Comme l’officier Yahara demandait au général Yushijima la permission de le suivre dans l’au-delà, il s’est vu refuser cet honneur : « Si vous mourez, il n’y aura pas un survivant connaissant la vérité sur la bataille d’Okinawa. Portez cette honte provisoire, mais supportez-la. Ceci est un ordre de votre Commandant. » Sur la table installée dans l’ultime bunker de l’Etat-major, les fleurs dans le vase sont constamment renouvelées, des bâtonnets d’encens fument devant un mini-temple, et hier, c’est toujours demain.
Trois lycéennes en uniforme visitaient les lieux de leur propre chef. Une façon de saluer, à distance, les 2016 collégiens venus de 21 écoles de l’île, 1418 garçons, 505 filles et une cinquantaine d’enseignants, tous utilisés pour porter les munitions ou secourir les blessés, et dont la moitié moururent pendant les combats, dégagés à lance-flammes.

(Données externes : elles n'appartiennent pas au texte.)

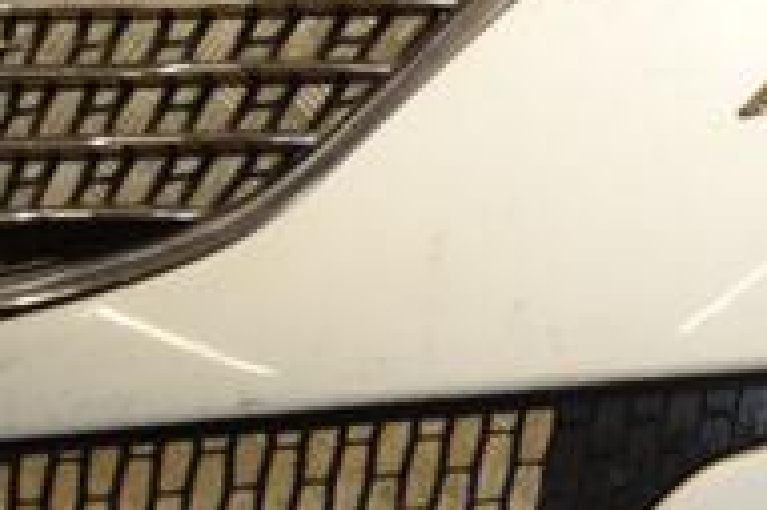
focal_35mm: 151
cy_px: 197
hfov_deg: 13.0
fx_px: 3214
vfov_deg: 9.1
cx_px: 1076
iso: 800
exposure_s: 1/200
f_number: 5
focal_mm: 32
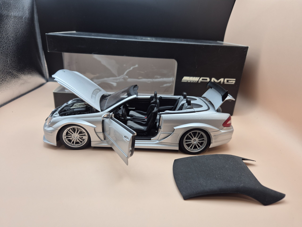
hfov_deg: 73.9
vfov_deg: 58.9
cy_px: 114
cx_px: 151
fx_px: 201
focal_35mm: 23
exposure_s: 1/53
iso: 40
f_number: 1.8
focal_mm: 5.4
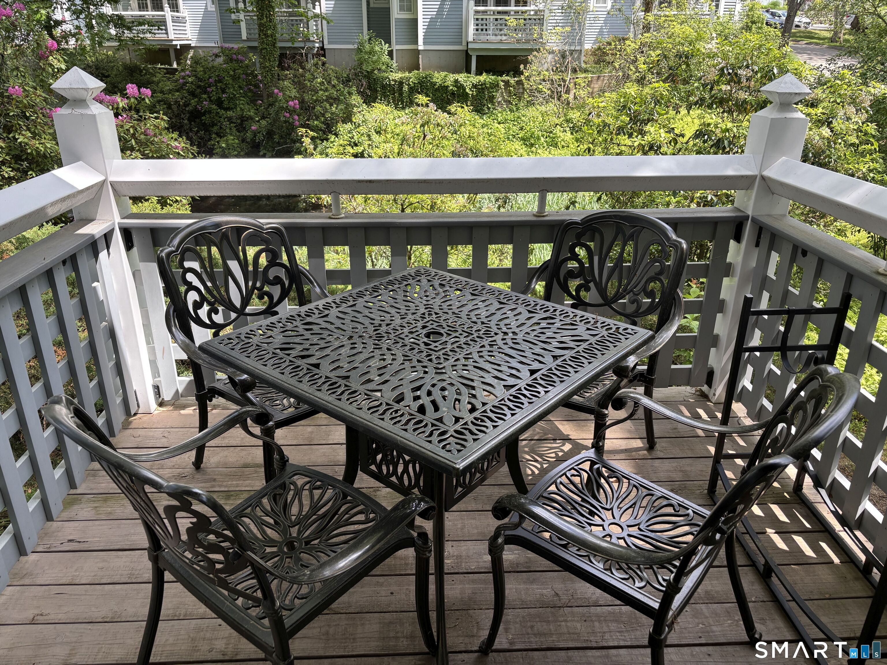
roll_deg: -0.1
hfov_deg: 67.3
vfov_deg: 53.1
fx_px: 666
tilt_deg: -24.0
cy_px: 332
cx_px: 444
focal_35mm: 26
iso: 50
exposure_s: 1/411
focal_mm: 5.96
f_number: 1.6
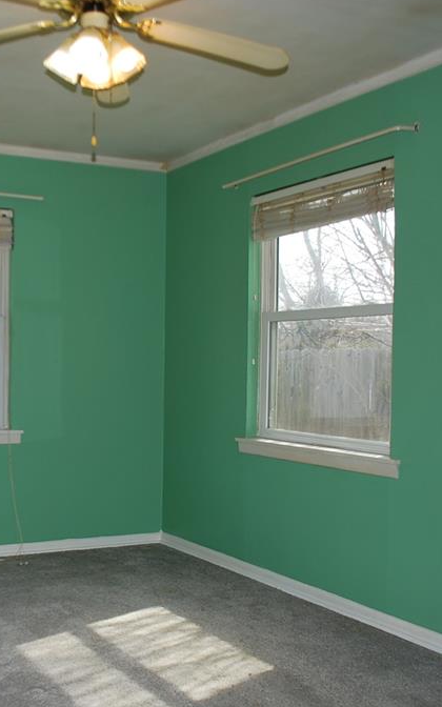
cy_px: 353
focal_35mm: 42
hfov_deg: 29.7
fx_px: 809
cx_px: 75
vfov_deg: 47.2
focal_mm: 18
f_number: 3.5
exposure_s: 1/125
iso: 125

Si mes collègues n’étaient pas, souvent, des gauchistes qui ont des comptes à régler avec la France, ils feraient d’utiles sorties scolaires dans les hauts lieux d’où transpire encore l’Histoire. Parce que le souvenir des morts sert d’enseignement aux vivants — et même à ceux qui ne sont pas encore nés.
Les morts okinawaiens ont été entassés dans des tombes-tortues typiques de l’île (leur forme rappellent, m’a-t-on expliqué, celle de l’utérus, afin que les défunts réintègrent le Grand Tout), cénotaphes collectifs qui tapissent les flancs de ces collines aujourd’hui fleuries d’hibiscus, hier dévastées au lance-flammes. Y nichent, prétend-on, les serpents mortels que l’on glisse dans les bocaux où infusent des eaux-de-vie recherchées.
Désastre supplémentaire de cette bataille d’Okinawa, les fûts pluri-centenaires où vieillissaient les grandes cuvées d’awamori, l’eau-de-vie typique de l’île, ont été détruits pendant les bombardements. Un à-côté des centaines de milliers de morts civils : ils n’ont pas été dénombrés exactement, ils représentent entre un quart et un tiers de la population, d’autant que des familles entières se sont suicidées pour éviter de tomber entre les mains des Américains. Imaginez une France avec 20 millions de morts en une seule bataille.
Le bilan des pertes fut si élevé qu’il fut l’argument suprême pour inciter Truman à lacer les bombes d’Hiroshima et de Nagasaki, au mois d’août 1945. Une façon d’éviter un nouveau carnage humain des deux côtés.